----- EXTRACT TO READ -----

As an exercise, I'm creating a simple API that allows users to provide a search term to retrieve links to appropriate news articles across a collection of resources. The relevent function and the route handler that uses the function is as follows:
function GetArticles(searchTerm) {
const articles = [];
//Loop through each resource
resources.forEach(async resource => {
const result = await axios.get(resource.address);
const html = result.data;
//Use Cheerio: load the html document and create Cheerio selector/API
const $ = cheerio.load(html);
//Filter html to retrieve appropriate links
$(`a:contains(${searchTerm})`, html).each((i, el) => {
const title = $(el).text();
let url = $(el).attr('href');
articles.push(
{
title: title,
url: url,
source: resource.name
}
);
})
})
return articles; //Empty array is returned
}
And the route handler that uses the function:
app.get('/news/:searchTerm', async (req, res) => {
const searchTerm = req.params.searchTerm;
const articles = await GetArticles(searchTerm);
res.json(articles);
})
The problem I'm getting is that the returned "articles" array is empty. However, if I'm not "looping over each resource" as commented in the beginning of GetArticles, but instead perform the main logic on just a single "resource", "articles" is returned with the requested data and is not empty. In other words, if the function is the following:
async function GetArticles(searchTerm) {
const articles = [];
const result = await axios.get(resources[0].address);
const html = result.data;
const $ = cheerio.load(html);
$(`a:contains(${searchTerm})`, html).each((i, el) => {
const title = $(el).text();
let url = $(el).attr('href');
articles.push(
{
title: title,
url: url,
source: resources[0].name
}
);
})
return articles; //Populated array
}
Then "articles" is not empty, as intended.

----- INFORMATION SHOWN -----

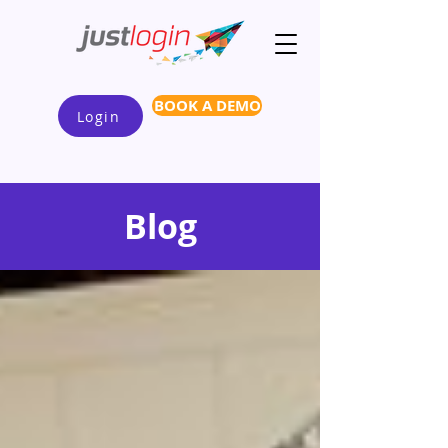
BOOK A DEMO
Login
Blog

-----

TASK REQUIREMENTS
Continue the forum post about GetArticles returning an empty array, picking up after its last sentence.

EXERCISE OUTPUT
I'm sure this has to do with how I'm dealing with the asynchronous nature of the code. I've tried refreshing my knowledge of asynchronous programming in JS but I still can't quite fix the function. Clearly, the "articles" array is being returned before it's populated, but how?
Could someone please help explain why my GetArticles function works with a single "resource" but not when looping over an array of "resources"?
CodePudding user response:
Try this
function GetArticles(searchTerm) {
return Promise.all(resources.map(resource => axios.get(resource.address))
.then(responses => responses.flatMap(result => {
const html = result.data;
//Use Cheerio: load the html document and create Cheerio selector/API
const $ = cheerio.load(html);
let articles = []
//Filter html to retrieve appropriate links
$(`a:contains(${searchTerm})`, html).each((i, el) => {
const title = $(el).text();
let url = $(el).attr('href');
articles.push(
{
title: title,
url: url,
source: resource.name
}
);
})
return articles;
}))
}
The problem in your implementation was here
resources.forEach(async resource...
You have defined your function async but when result.foreach get executed and launch your async functions it doesn't wait.
So your array will always be empty.